Things that I’m embarrassed to admit to most people, but which I’ll admit to you, reader, because we
There’s an outside chance that I’ve seen every episode of “Saved by the Bell.” (The original class, not those poseur “New Class” kids with the token Screech.)
My eyes welled up a bit the first time I saw “Somewhere in Time” starring Christopher Reeve and Jane Seymour.
My eyes welled up a bit the first time I saw “Robocop” (the part where all the cops turn against him and start shooting him and it’s just very sad).
I not only settle for the path of least resistance, I settle for the path that lets me sleep until noon.
I once had a dream where I was dressed as a superhero, and I was strolling up and down in front of other superheroes solemnly intoning: “I trust we’re all going to be extra careful on patrol tonight. Now more than ever we must protect the citizenry.”
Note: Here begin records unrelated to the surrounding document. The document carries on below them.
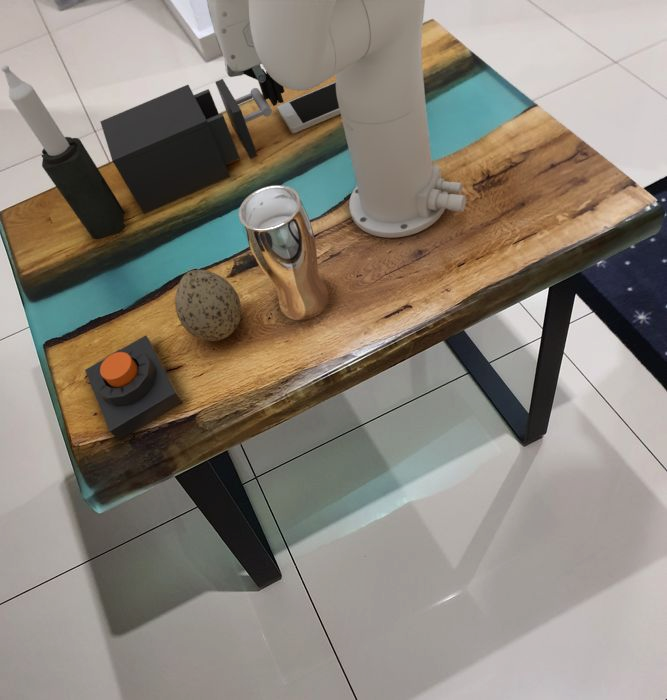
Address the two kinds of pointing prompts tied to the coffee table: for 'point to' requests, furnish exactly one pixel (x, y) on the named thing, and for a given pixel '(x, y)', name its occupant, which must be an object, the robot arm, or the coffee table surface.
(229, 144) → the fryer drawer
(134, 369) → the button
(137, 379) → the block
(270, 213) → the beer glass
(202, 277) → the decorative egg
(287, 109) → the smartphone
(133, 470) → the coffee table surface
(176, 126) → the fryer
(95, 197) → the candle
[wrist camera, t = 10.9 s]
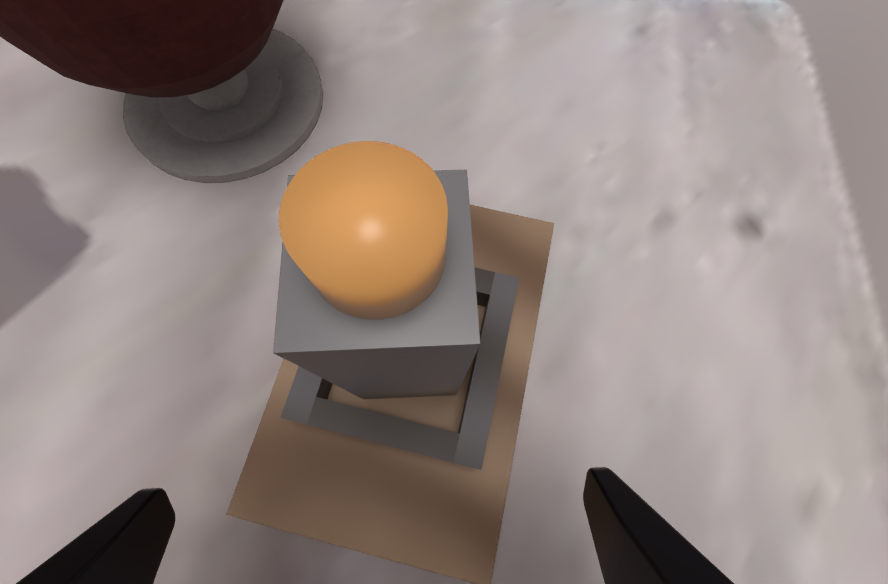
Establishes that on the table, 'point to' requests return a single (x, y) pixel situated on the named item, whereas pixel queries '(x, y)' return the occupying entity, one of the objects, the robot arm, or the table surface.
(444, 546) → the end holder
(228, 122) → the mate gourd
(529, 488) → the table surface
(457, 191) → the connector plug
Girl drinks are tasty and they have cute colors.
My high school prom date (junior year) threw up on the highway because I took the turns too fast on our way back from a nice dinner.
Put “Achy Breaky Heart” on the jukebox and there’s a better-than-average chance that I’ll burst into song.
Even if there’s perfectly good food in the house, I find it almost impossible to resist the clarion call of a frozen pizza--the gross kind that bleeds greasy orange sauce.
Despite the universal female disdain for “tighty whities,” I always feel as though boxer shorts are the first garment one dons on the way to assembling a full-fledged clown suit.